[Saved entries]
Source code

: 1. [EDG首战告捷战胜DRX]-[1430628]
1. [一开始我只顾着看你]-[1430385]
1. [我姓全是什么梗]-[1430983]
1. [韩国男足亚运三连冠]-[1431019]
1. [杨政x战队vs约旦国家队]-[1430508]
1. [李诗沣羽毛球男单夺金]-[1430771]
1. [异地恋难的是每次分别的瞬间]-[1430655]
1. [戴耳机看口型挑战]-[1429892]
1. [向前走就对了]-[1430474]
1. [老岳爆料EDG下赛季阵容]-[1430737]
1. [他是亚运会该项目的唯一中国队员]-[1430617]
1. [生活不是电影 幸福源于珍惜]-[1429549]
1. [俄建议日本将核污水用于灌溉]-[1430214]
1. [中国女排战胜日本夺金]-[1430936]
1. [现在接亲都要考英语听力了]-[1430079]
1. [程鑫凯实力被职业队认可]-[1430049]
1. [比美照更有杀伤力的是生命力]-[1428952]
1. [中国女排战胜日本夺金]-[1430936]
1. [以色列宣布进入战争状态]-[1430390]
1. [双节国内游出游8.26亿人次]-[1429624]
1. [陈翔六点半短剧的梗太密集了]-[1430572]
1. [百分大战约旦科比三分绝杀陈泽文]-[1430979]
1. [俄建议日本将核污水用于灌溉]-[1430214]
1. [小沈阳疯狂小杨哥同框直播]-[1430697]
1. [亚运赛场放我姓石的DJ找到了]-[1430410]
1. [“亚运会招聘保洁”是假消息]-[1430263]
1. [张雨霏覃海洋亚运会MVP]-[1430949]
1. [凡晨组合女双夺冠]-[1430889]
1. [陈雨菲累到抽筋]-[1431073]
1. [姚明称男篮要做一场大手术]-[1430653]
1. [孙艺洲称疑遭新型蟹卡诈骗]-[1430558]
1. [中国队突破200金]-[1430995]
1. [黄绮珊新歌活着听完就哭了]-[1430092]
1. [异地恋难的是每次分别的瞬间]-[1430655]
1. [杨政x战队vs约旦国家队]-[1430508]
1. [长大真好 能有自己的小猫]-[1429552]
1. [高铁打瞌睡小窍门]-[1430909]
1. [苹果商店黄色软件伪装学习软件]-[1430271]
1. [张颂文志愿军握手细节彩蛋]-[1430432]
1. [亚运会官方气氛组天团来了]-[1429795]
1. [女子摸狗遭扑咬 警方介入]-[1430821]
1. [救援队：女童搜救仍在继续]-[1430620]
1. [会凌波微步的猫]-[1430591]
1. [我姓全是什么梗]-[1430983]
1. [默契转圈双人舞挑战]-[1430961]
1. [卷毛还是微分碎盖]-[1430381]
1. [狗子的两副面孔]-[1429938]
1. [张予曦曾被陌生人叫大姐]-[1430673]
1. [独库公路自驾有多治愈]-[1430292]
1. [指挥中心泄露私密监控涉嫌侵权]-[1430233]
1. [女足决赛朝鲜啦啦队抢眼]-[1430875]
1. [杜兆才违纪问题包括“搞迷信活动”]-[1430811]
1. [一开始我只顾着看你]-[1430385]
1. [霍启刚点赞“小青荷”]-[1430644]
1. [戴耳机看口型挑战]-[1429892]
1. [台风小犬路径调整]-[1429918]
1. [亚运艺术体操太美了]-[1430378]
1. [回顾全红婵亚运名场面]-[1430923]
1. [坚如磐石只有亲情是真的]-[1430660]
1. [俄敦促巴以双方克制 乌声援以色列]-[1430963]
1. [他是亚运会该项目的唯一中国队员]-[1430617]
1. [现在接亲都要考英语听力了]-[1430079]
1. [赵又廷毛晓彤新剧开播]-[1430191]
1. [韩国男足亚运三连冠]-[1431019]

**INSTRUCTIONS TO FOLLOW:**
Reproduce the data above line for line, with no changes.

**TASK ANSWER:**
Source code

: 1. [EDG首战告捷战胜DRX]-[1430628]
1. [一开始我只顾着看你]-[1430385]
1. [我姓全是什么梗]-[1430983]
1. [韩国男足亚运三连冠]-[1431019]
1. [杨政x战队vs约旦国家队]-[1430508]
1. [李诗沣羽毛球男单夺金]-[1430771]
1. [异地恋难的是每次分别的瞬间]-[1430655]
1. [戴耳机看口型挑战]-[1429892]
1. [向前走就对了]-[1430474]
1. [老岳爆料EDG下赛季阵容]-[1430737]
1. [他是亚运会该项目的唯一中国队员]-[1430617]
1. [生活不是电影 幸福源于珍惜]-[1429549]
1. [俄建议日本将核污水用于灌溉]-[1430214]
1. [中国女排战胜日本夺金]-[1430936]
1. [现在接亲都要考英语听力了]-[1430079]
1. [程鑫凯实力被职业队认可]-[1430049]
1. [比美照更有杀伤力的是生命力]-[1428952]
1. [中国女排战胜日本夺金]-[1430936]
1. [以色列宣布进入战争状态]-[1430390]
1. [双节国内游出游8.26亿人次]-[1429624]
1. [陈翔六点半短剧的梗太密集了]-[1430572]
1. [百分大战约旦科比三分绝杀陈泽文]-[1430979]
1. [俄建议日本将核污水用于灌溉]-[1430214]
1. [小沈阳疯狂小杨哥同框直播]-[1430697]
1. [亚运赛场放我姓石的DJ找到了]-[1430410]
1. [“亚运会招聘保洁”是假消息]-[1430263]
1. [张雨霏覃海洋亚运会MVP]-[1430949]
1. [凡晨组合女双夺冠]-[1430889]
1. [陈雨菲累到抽筋]-[1431073]
1. [姚明称男篮要做一场大手术]-[1430653]
1. [孙艺洲称疑遭新型蟹卡诈骗]-[1430558]
1. [中国队突破200金]-[1430995]
1. [黄绮珊新歌活着听完就哭了]-[1430092]
1. [异地恋难的是每次分别的瞬间]-[1430655]
1. [杨政x战队vs约旦国家队]-[1430508]
1. [长大真好 能有自己的小猫]-[1429552]
1. [高铁打瞌睡小窍门]-[1430909]
1. [苹果商店黄色软件伪装学习软件]-[1430271]
1. [张颂文志愿军握手细节彩蛋]-[1430432]
1. [亚运会官方气氛组天团来了]-[1429795]
1. [女子摸狗遭扑咬 警方介入]-[1430821]
1. [救援队：女童搜救仍在继续]-[1430620]
1. [会凌波微步的猫]-[1430591]
1. [我姓全是什么梗]-[1430983]
1. [默契转圈双人舞挑战]-[1430961]
1. [卷毛还是微分碎盖]-[1430381]
1. [狗子的两副面孔]-[1429938]
1. [张予曦曾被陌生人叫大姐]-[1430673]
1. [独库公路自驾有多治愈]-[1430292]
1. [指挥中心泄露私密监控涉嫌侵权]-[1430233]
1. [女足决赛朝鲜啦啦队抢眼]-[1430875]
1. [杜兆才违纪问题包括“搞迷信活动”]-[1430811]
1. [一开始我只顾着看你]-[1430385]
1. [霍启刚点赞“小青荷”]-[1430644]
1. [戴耳机看口型挑战]-[1429892]
1. [台风小犬路径调整]-[1429918]
1. [亚运艺术体操太美了]-[1430378]
1. [回顾全红婵亚运名场面]-[1430923]
1. [坚如磐石只有亲情是真的]-[1430660]
1. [俄敦促巴以双方克制 乌声援以色列]-[1430963]
1. [他是亚运会该项目的唯一中国队员]-[1430617]
1. [现在接亲都要考英语听力了]-[1430079]
1. [赵又廷毛晓彤新剧开播]-[1430191]
1. [韩国男足亚运三连冠]-[1431019]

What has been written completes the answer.